TASK REQUIREMENTS: Retype the opening lines of the data exactly, stopping after the line that contains "Figure 1. The". Skip every picture.

BEGIN SUPPLIED DATA

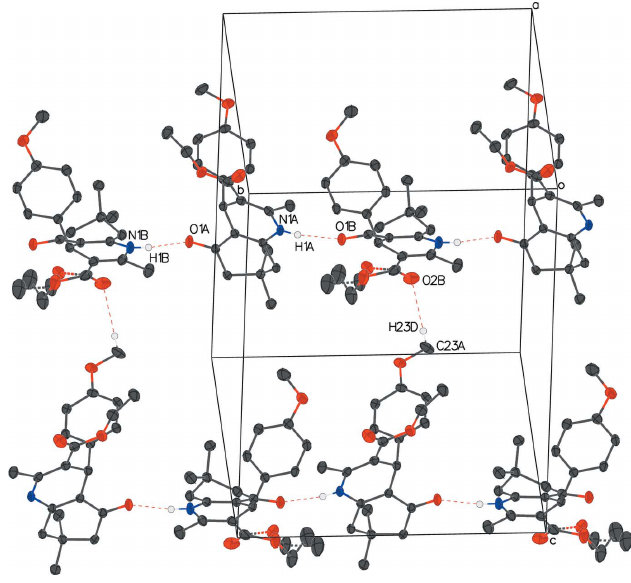
Figure 4 The packing of compound I. Intermolecular hydrogen bonds are shown as dashed lines, and H atoms not involved in these hydrogen bonds are removed for clarity.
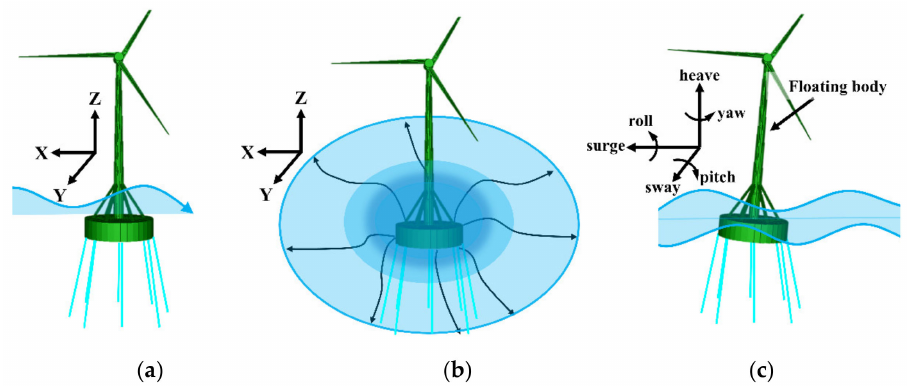
Figure 1. The hydrodynamic response of floating body in waves. ( a ) Diffraction response, ( b ) radia- tion response, and ( c ) hydrodynamic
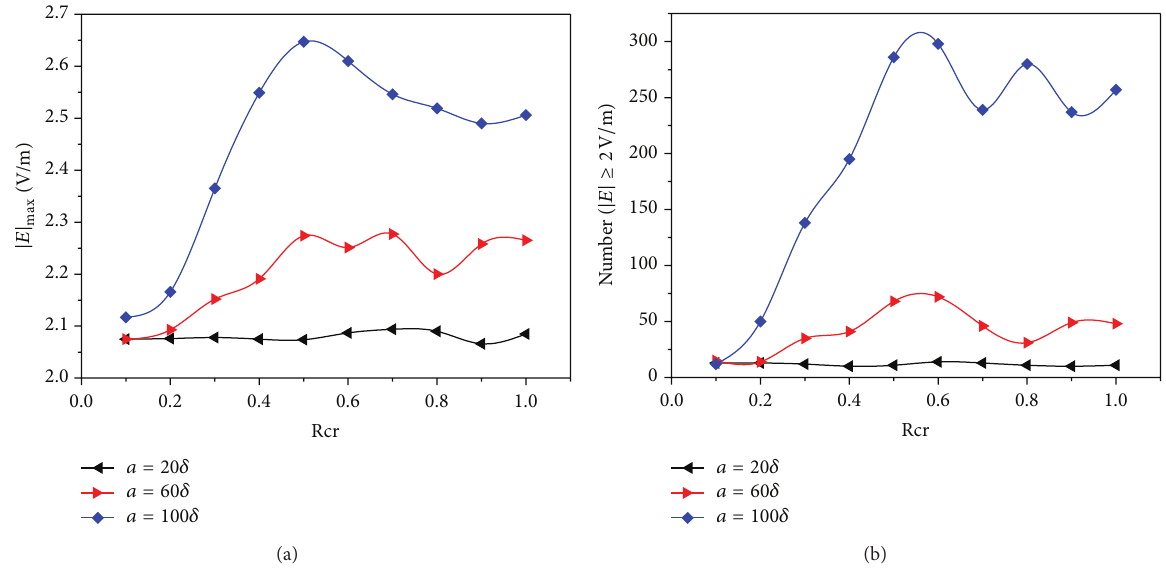
Figure 5: (a) |𝐸| max and (b) the number of high-intensity spots as the function of Rcr .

END SUPPLIED DATA

OUTPUT OF THE EXERCISE:
Figure 4 The packing of compound I. Intermolecular hydrogen bonds are shown as dashed lines, and H atoms not involved in these hydrogen bonds are removed for clarity.
Figure 1. The hydrodynamic response of floating body in waves. ( a ) Diffraction response, ( b ) radia- tion response, and ( c ) hydrodynamic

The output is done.